"40 anos de políticas de educação e 5 desafios"

"Existe uma escola, meu caro Luís, quando existe um aluno e um professor"
Agostinho da Silva

1.Esta notícia/entrevista é importante… E é importante por várias razões. Desde logo porque abre o importante tema de "40 anos de políticas de educação em Portugal"; e o tema (pasme-se e sublinhe-se) vem à tona do dia num tempo político conturbado - e não será por acaso - através (também) de alguns dos seus importantes actores; e alguns com muitas e muitas (para o bem e para o mal) responsabilidades políticas acrescidas; por exemplo, a ex-ministra Maria de Lurdes Rodrigues que dá a cara nesta entrevista com frontalidade (e algum ressentimento à mistura), reconheça-se.

2.Acontece que não é com “parangonas” tipo - "estamos a mascarar o trabalho infantil com um ensino supostamente vocacional" - que se defendem perspectivas diferentes na política educativa. A minha ideia (errada por certo) é que quem faz afirmações deste tipo não sabe o que são cursos vocacionais (será possível?!) e nem vislumbra quais foram (e quais sejam) os contornos do flagelo do trabalho infantil.

3.Vamos ao que interessa. O que primeiro está em causa (antes de se definirem as linhas-guia/desafios ao sistema educativo), é saber que a adaptação das crianças ao meio escolar bem como o seu aproveitamento variam estatisticamente e em relação com o seu meio social de origem.

4.Porém, os dados sociológicos e demográficos clássicos que se apoiam em variáveis macrossociais, não conseguem explicar nem o sucesso escolar paradoxal dos alunos originários de meio “popular” nem o insucesso escolar paradoxal dos alunos originários de classes médias e elevadas.

5.Ainda assim... Os trabalhos empíricos mostram que a diferenciação escolar se revela muito cedo, e mostram, desde a escola primária, a destacada influência do nível sociocognitivo inicial dos alunos na sua adaptação escolar posterior.
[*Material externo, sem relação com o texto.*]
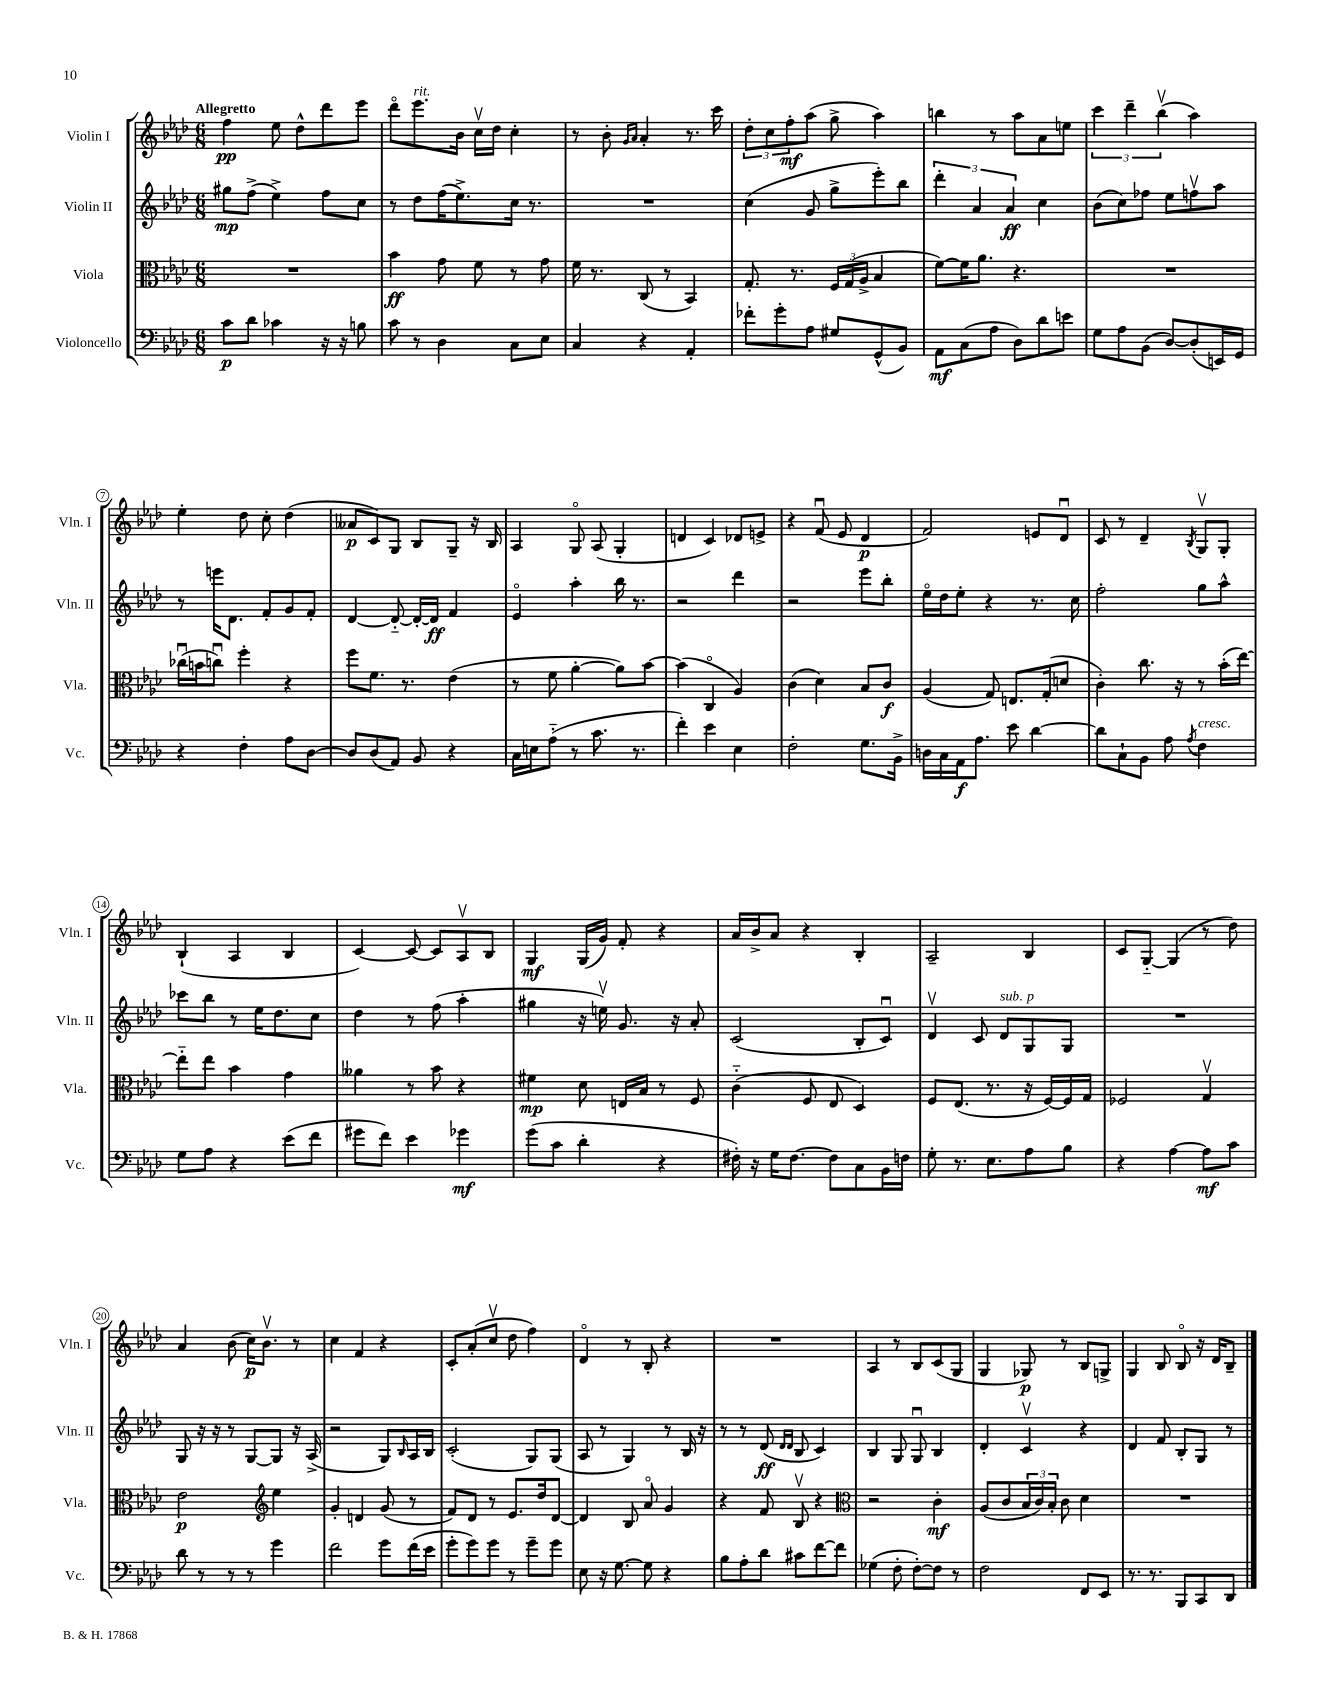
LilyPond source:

<<
\new StaffGroup <<
\new Staff = "s0" \with { instrumentName = "Violin I" shortInstrumentName = "Vln. I" } {
    \clef treble \key aes \major \numericTimeSignature \time 6/8 \tempo "Allegretto"
    f''4\pp ees''8 des''8-^ des'''8 ees'''8 |
    des'''8\flageolet ees'''8.^\markup { \italic "rit." } bes'16 c''16\upbow des''16 c''4-. |
    r8 bes'8-. \grace { g'16 aes'16 } aes'4-. r8. c'''16 |
    \tuplet 3/2 { des''8-. c''8 f''8-.\mf } aes''8( g''8-> aes''4) |
    b''4 r8 aes''8 aes'8 e''8 |
    \tuplet 3/2 { c'''4 des'''4-- bes''4\upbow( } aes''4) |
    ees''4-. des''8 c''8-. des''4( |
    aeses'8\p c'8) g8 bes8 g8-- r16 bes16 |
    aes4 g8\flageolet aes8( g4-. |
    d'4 c'4) des'8 e'8-> |
    r4 f'8\downbow( ees'8 des'4\p |
    f'2) e'8 des'8\downbow |
    c'8 r8 des'4-- \acciaccatura { bes8 } g8\upbow g8-. |
    bes4-!( aes4 bes4 |
    c'4~) c'8~ c'8 aes8\upbow bes8 |
    g4\mf g16( g'16) f'8-. r4 |
    aes'16 bes'16-> aes'8 r4 bes4-. |
    aes2-- bes4 |
    c'8 g8~-_ g4( r8 des''8) |
    aes'4 bes'8( c''16\p) bes'8.\upbow r8 |
    c''4 f'4 r4 |
    c'8-. aes'8-.( c''8\upbow des''8 f''4) |
    des'4\flageolet r8 bes8-. r4 |
    R2. |
    aes4 r8 bes8 c'8( g8 |
    g4 ges8\p) r8 bes8 g8-> |
    g4 bes8 bes8\flageolet r16 des'16 bes8-- \bar "|." |
}
\new Staff = "s1" \with { instrumentName = "Violin II" shortInstrumentName = "Vln. II" } {
    \clef treble \key aes \major \numericTimeSignature \time 6/8
    gis''8\mp f''8->( ees''4->) f''8 c''8 |
    r8 des''8 f''16( ees''8.->) c''16 r8. |
    R2. |
    c''4( g'8 g''8-> ees'''8-.) bes''8 |
    \tuplet 3/2 { des'''4-. aes'4 aes'4\ff } c''4 |
    bes'8( c''8) fes''8 ees''8 f''8\upbow aes''8 |
    r8 e'''16 des'8. f'8-. g'8 f'8-. |
    des'4~ des'8~-_ des'16~-. des'16\ff f'4 |
    ees'4\flageolet aes''4-. bes''16 r8. |
    r2 des'''4 |
    r2 ees'''8 bes''8-. |
    ees''16\flageolet des''16 ees''8-. r4 r8. c''16 |
    f''2-. g''8 aes''8-^ |
    ces'''8 bes''8 r8 ees''16 des''8. c''8 |
    des''4 r8 f''8( aes''4-. |
    gis''4 r16 e''16\upbow) g'8. r16 aes'8-. |
    c'2( bes8-. c'8\downbow) |
    des'4\upbow c'8 des'8^\markup { \italic "sub. p" } g8 g8 |
    R2. |
    g8 r16 r16 r8 g8~ g8 r16 aes16->( |
    r2 g8) \grace { bes16 } aes16 bes16 |
    c'2-.( g8) g8( |
    aes8 r8 g4) r8 bes16 r16 |
    r8 r8 des'8\ff( \grace { des'16 des'16 } bes8 c'4) |
    bes4 g8 g8\downbow bes4 |
    des'4-. c'4\upbow r4 |
    des'4 f'8 bes8-. g8 r8 \bar "|." |
}
\new Staff = "s2" \with { instrumentName = "Viola" shortInstrumentName = "Vla." } {
    \clef alto \key aes \major \numericTimeSignature \time 6/8
    R2. |
    bes'4\ff g'8 f'8 r8 g'8 |
    f'16 r8. c8( r8 bes,4) |
    g8.-. r8. \tuplet 3/2 { f16 g16( aes16-> } bes4 |
    f'8~) f'16 aes'8. r4. |
    R2. |
    ces''16\downbow( b'16 c''8\downbow) f''4-. r4 |
    f''8 f'8. r8. ees'4( |
    r8 f'8 aes'4~-. aes'8) bes'8~ |
    bes'4( c4\flageolet aes4) |
    c'4( des'4) bes8 c'8\f |
    aes4( g8) e8. g16-.( d'8 |
    c'4-.) c''8. r16 r8 bes'16-.( ees''16~) |
    ees''8-_ ees''8 bes'4 g'4 |
    aeses'4 r8 bes'8 r4 |
    fis'4\mp des'8 e16 bes16 r8 f8 |
    c'4-_( f8 ees8 des4) |
    f8 ees8.( r8. r16 f16~) f16 g16 |
    fes2 g4\upbow |
    ees'2\p \clef treble ees''4 |
    g'4-. d'4 g'8( r8 |
    f'8) des'8 r8 ees'8. des''16 des'8~ |
    des'4 bes8 aes'8\flageolet g'4 |
    r4 f'8 bes8\upbow r4 |
    \clef alto r2 c'4-.\mf |
    aes8( c'8 \tuplet 3/2 { bes16 c'16) bes16-. } c'8 des'4 |
    R2. \bar "|." |
}
\new Staff = "s3" \with { instrumentName = "Violoncello" shortInstrumentName = "Vc." } {
    \clef bass \key aes \major \numericTimeSignature \time 6/8
    c'8\p des'8 ces'4 r16 r16 b8 |
    c'8 r8 des4 c8 ees8 |
    c4 r4 aes,4-. |
    fes'8-. g'8-. aes8 gis8 g,8-^( bes,8) |
    aes,8\mf c8( aes8 des8) des'8 e'8 |
    g8 aes8 bes,8( des8~) des8-.( e,16) g,16 |
    r4 f4-. aes8 des8~ |
    des8 des8( aes,8) bes,8 r4 |
    c16 e16 aes8-_( r8 c'8. r8. |
    f'4-.) ees'4 ees4 |
    f2-. g8. bes,16-> |
    d16 c16 aes,16\f aes8. ees'8 des'4~ |
    des'8 c8-! bes,8 aes8 \acciaccatura { aes8 } f4^\markup { \italic "cresc." } |
    g8 aes8 r4 ees'8( f'8 |
    gis'8 f'8) ees'4 ges'4\mf |
    g'8( c'8 des'4-. r4 |
    fis16-.) r16 g16 fis8.~ fis8 c8 bes,16 f16 |
    g8-. r8. ees8. aes8 bes8 |
    r4 aes4~ aes8\mf c'8 |
    des'8 r8 r8 r8 g'4 |
    f'2 g'8 f'16( ees'16 |
    g'8-. g'8) g'8 r8 g'8-- g'8 |
    ees8 r16 g8.~ g8 r4 |
    bes8 aes8-. des'8 cis'8 f'8~ f'8 |
    ges4( f8-. f8~-.) f8 r8 |
    f2 f,8 ees,8 |
    r8. r8. bes,,8 c,8 des,8 \bar "|." |
}
>>
>>
\layout { \context { \Score \override BarNumber.stencil = #(make-stencil-circler 0.1 0.3 ly:text-interface::print) } }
Pondere-se que, desde a escola primária (conscientemente ou não), os professores insistem em actividades, competências e atitudes que muitos dos alunos ainda não tinham desenvolvido...; os professores utilizam termos como aprender, saber, conhecer imaginar que exprimem estados mentais epistémicos não observáveis (enquanto tais); e, apelando a pensar, a discorrer e a raciocinar sobre actividades e sobre situações descontextualizadas, exigem aos alunos que saibam dominar os seus pensamentos de forma reflexiva.
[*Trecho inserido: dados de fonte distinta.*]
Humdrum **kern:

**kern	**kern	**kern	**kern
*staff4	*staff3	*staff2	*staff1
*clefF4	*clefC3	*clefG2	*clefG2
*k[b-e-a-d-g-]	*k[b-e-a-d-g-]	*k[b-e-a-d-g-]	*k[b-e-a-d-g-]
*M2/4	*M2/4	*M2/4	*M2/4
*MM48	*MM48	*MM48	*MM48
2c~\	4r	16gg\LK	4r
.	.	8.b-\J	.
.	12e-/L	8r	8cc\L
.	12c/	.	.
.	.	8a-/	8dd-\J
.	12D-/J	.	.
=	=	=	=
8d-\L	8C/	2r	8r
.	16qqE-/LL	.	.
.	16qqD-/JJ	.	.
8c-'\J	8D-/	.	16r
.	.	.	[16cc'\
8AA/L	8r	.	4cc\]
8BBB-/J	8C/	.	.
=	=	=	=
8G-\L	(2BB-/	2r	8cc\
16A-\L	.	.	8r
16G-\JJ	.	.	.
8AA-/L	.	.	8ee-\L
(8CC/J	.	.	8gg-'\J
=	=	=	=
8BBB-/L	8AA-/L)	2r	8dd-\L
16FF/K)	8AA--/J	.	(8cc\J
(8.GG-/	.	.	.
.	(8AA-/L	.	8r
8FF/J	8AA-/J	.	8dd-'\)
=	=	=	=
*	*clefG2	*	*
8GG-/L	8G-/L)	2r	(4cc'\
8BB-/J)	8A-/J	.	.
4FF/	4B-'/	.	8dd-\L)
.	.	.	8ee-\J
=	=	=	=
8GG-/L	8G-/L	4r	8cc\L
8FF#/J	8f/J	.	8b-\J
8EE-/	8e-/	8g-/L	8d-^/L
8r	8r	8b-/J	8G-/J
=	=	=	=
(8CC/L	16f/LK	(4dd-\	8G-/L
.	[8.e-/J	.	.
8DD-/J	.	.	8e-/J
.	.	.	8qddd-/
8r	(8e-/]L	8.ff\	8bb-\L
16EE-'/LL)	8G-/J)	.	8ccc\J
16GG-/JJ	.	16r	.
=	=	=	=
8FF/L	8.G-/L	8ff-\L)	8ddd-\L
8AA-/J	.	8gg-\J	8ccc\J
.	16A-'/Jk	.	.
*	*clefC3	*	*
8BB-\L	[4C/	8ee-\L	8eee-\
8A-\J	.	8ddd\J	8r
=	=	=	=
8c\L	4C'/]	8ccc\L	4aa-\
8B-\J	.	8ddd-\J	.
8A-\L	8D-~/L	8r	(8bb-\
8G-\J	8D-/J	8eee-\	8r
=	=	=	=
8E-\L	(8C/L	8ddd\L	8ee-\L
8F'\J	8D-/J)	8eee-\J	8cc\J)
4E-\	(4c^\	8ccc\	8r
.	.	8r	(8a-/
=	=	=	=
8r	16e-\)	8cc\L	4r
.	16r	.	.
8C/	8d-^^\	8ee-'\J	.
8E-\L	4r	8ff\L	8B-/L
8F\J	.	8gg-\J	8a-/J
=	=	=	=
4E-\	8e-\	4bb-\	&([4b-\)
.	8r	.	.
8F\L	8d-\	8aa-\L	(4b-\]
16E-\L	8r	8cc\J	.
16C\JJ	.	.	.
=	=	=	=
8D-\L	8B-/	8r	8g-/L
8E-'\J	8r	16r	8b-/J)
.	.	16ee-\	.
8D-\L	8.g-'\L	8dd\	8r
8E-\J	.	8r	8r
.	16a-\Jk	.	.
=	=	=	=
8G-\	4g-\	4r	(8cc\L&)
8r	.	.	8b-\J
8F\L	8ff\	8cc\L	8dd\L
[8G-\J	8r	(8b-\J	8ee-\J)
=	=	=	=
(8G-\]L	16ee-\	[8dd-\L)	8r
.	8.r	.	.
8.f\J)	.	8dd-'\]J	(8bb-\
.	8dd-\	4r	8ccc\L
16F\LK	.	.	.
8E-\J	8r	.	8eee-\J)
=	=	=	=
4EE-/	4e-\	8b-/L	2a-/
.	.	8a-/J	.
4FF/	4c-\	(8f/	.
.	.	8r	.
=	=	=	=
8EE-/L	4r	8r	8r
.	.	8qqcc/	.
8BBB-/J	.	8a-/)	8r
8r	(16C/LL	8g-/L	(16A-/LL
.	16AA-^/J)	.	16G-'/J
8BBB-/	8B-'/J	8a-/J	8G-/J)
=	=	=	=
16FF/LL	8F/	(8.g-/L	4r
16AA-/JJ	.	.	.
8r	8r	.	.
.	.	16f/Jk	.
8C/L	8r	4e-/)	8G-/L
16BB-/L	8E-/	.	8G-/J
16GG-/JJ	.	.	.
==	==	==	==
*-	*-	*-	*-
6.Acresce que uma análise (nesses trabalhos empíricos) dos factores susceptíveis de contribuírem para a variabilidade do sucesso escolar, permite concluir que os alunos que têm sucesso escolar, independentemente da sua origem social, são aqueles que fazem prova de atitudes reflexivas sobre as intenções, as significações, os objectos e as actividades de aprendizagem: aqueles alunos que evocam o seu próprio funcionamento cognitivo, as suas maneiras de fazer, de pensar, de aprender… Assim, a compreensão dos estados mentais (os sentimentos, as intenções, as expectativas, os conhecimentos…) parece estar implicada nos processos de construção dos significados pertinentes das actividades e das situações de aprendizagem desencadeadas pelos professores… Ora, é claro que nem todos os alunos chegam à escola com os mesmos recursos em matéria de compreensão dos estados mentais dos outros (a propósito: terá já a ex-ministra ouvido falar na importância da educação da primeira infância, antes da entrada das crianças na escola primária?...; e que diria ela disto?...).
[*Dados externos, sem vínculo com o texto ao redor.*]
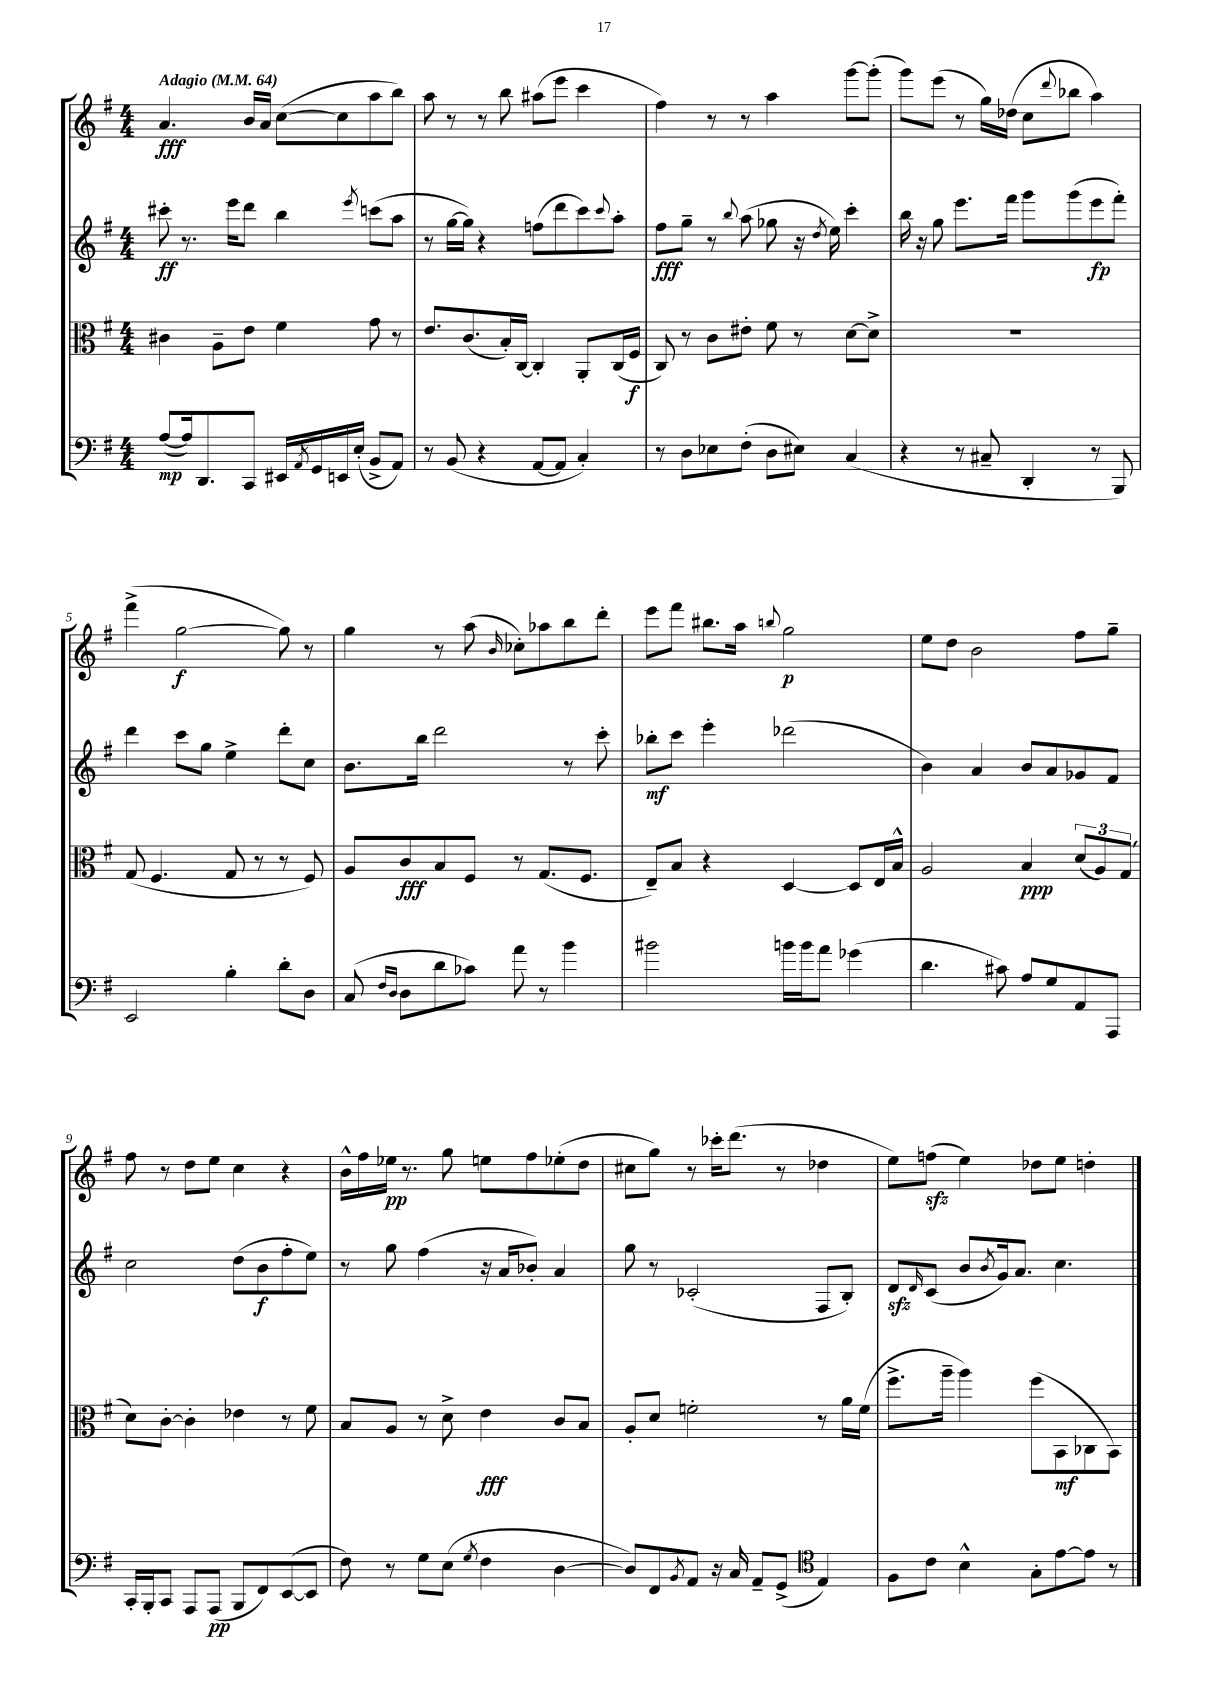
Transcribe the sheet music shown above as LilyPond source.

<<
\new StaffGroup <<
\new Staff = "s0" {
    \clef treble \key g \major \numericTimeSignature \time 4/4 \tempo "Adagio" 4 = 64
    a'4.\fff b'16 a'16 c''8~( c''8 a''8 b''8) |
    a''8 r8 r8 b''8 ais''8( e'''8 c'''4 |
    fis''4) r8 r8 a''4 g'''8~ g'''8-.( |
    g'''8) e'''8( r8 g''16) des''16( c''8 \appoggiatura { d'''8 } bes''8 a''4) |
    fis'''4->( g''2~\f g''8) r8 |
    g''4 r8 a''8( \grace { b'16 } ces''8-.) aes''8 b''8 d'''8-. |
    e'''8 fis'''8 bis''8. a''16 \appoggiatura { b''8 } g''2\p |
    e''8 d''8 b'2 fis''8 g''8-- |
    fis''8 r8 d''8 e''8 c''4 r4 |
    b'16-^ fis''16 ees''16\pp r8. g''8 e''8 fis''8 ees''8-.( d''8 |
    cis''8 g''8) r8 ces'''16-. d'''8.( r8 des''4 |
    e''8) f''8\sfz( e''4) des''8 e''8 d''4-. \bar "|." |
}
\new Staff = "s1" {
    \clef treble \key g \major \numericTimeSignature \time 4/4
    cis'''8-.\ff r8. e'''16 d'''8 b''4 \acciaccatura { e'''8 } c'''8( a''8 |
    r8 g''16~ g''16) r4 f''8( d'''8 c'''8) \appoggiatura { c'''8 } a''8-. |
    fis''8\fff g''8-- r8 \appoggiatura { b''8 } a''8( ges''8 r16 \acciaccatura { d''8 } e''16) c'''4-. |
    b''16 r16 g''8 e'''8. fis'''16 g'''8 g'''8( e'''8\fp fis'''8-.) |
    d'''4 c'''8 g''8 e''4-> d'''8-. c''8 |
    b'8. b''16 d'''2 r8 c'''8-. |
    bes''8-.\mf c'''8 e'''4-. des'''2( |
    b'4) a'4 b'8 a'8 ges'8 fis'8 |
    c''2 d''8( b'8\f fis''8-. e''8) |
    r8 g''8 fis''4( r16 a'16 bes'8-.) a'4 |
    g''8 r8 ces'2-.( fis8 b8-.) |
    d'8\sfz \grace { d'16 } c'8( b'8 \acciaccatura { b'8 } g'16) a'8. c''4. \bar "|." |
}
\new Staff = "s2" {
    \clef alto \key g \major \numericTimeSignature \time 4/4
    cis'4 a8-- e'8 fis'4 g'8 r8 |
    e'8. c'8.( b16-.) c16~ c4-. a,8-. c16( fis16\f |
    c8) r8 c'8 eis'8-. fis'8 r8 d'8~ d'8-> |
    R1 |
    g8( fis4. g8 r8 r8 fis8) |
    a8 c'8\fff b8 fis8 r8 g8.( fis8. |
    e8--) b8 r4 d4~ d8 e16 b16-^ |
    a2 b4\ppp \tuplet 3/2 { d'8( a8) g8( } |
    d'8) c'8~-. c'4-. ees'4 r8 fis'8 |
    b8 a8 r8 d'8-> e'4\fff c'8 b8 |
    a8-. d'8 f'2-. r8 a'16 f'16( |
    fis''8.-> a''16-- a''4) fis''8( b,8\mf ces8 b,8) \bar "|." |
}
\new Staff = "s3" {
    \clef bass \key g \major \numericTimeSignature \time 4/4
    a8~\mp( a16) d,8. c,8 eis,16 \acciaccatura { a,8 } g,16 e,16 e16-.( b,8-> a,8) |
    r8 b,8( r4 a,8~ a,8 c4-.) |
    r8 d8 ees8 fis8-.( d8 eis8) c4( |
    r4 r8 cis8-- d,4-. r8 b,,8) |
    e,2 b4-. d'8-. d8 |
    c8( \grace { fis16 d16 } d8 d'8 ces'8) a'8 r8 b'4 |
    bis'2 b'16 b'16 a'8 ges'4( |
    d'4. cis'8) a8 g8 a,8 a,,8 |
    c,16-. b,,16-. c,8 a,,8 a,,8\pp( b,,8 fis,8) e,8~( e,8 |
    fis8) r8 g8 e8( \acciaccatura { g8 } fis4 d4~ |
    d8) fis,8 \acciaccatura { b,8 } a,8 r16 c16 a,8-- g,8->( \clef tenor e4) |
    fis8 c'8 b4-^ g8-. e'8~ e'8 r8 \bar "|." |
}
>>
>>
7.Para concluir.... Sim, há que valorizar todo o trabalho já realizado sobre as políticas educativas desenvolvidas nos últimos quarenta anos em Portugal, e há que não ter medo (no futuro próximo) de desenvolver, sem fundamentalismos, alternativas de currículos escolares... Mas também sim, há que pensar (relativamente ao futuro) que não há escolas sem alunos e sem professores. Então não parece que só das características dos alunos e da qualificação dos professores a ex-ministra se esqueceu? Só? Não, esqueceu-se ainda que a qualidade de hoje é a quantidade de amanhã... Tão só!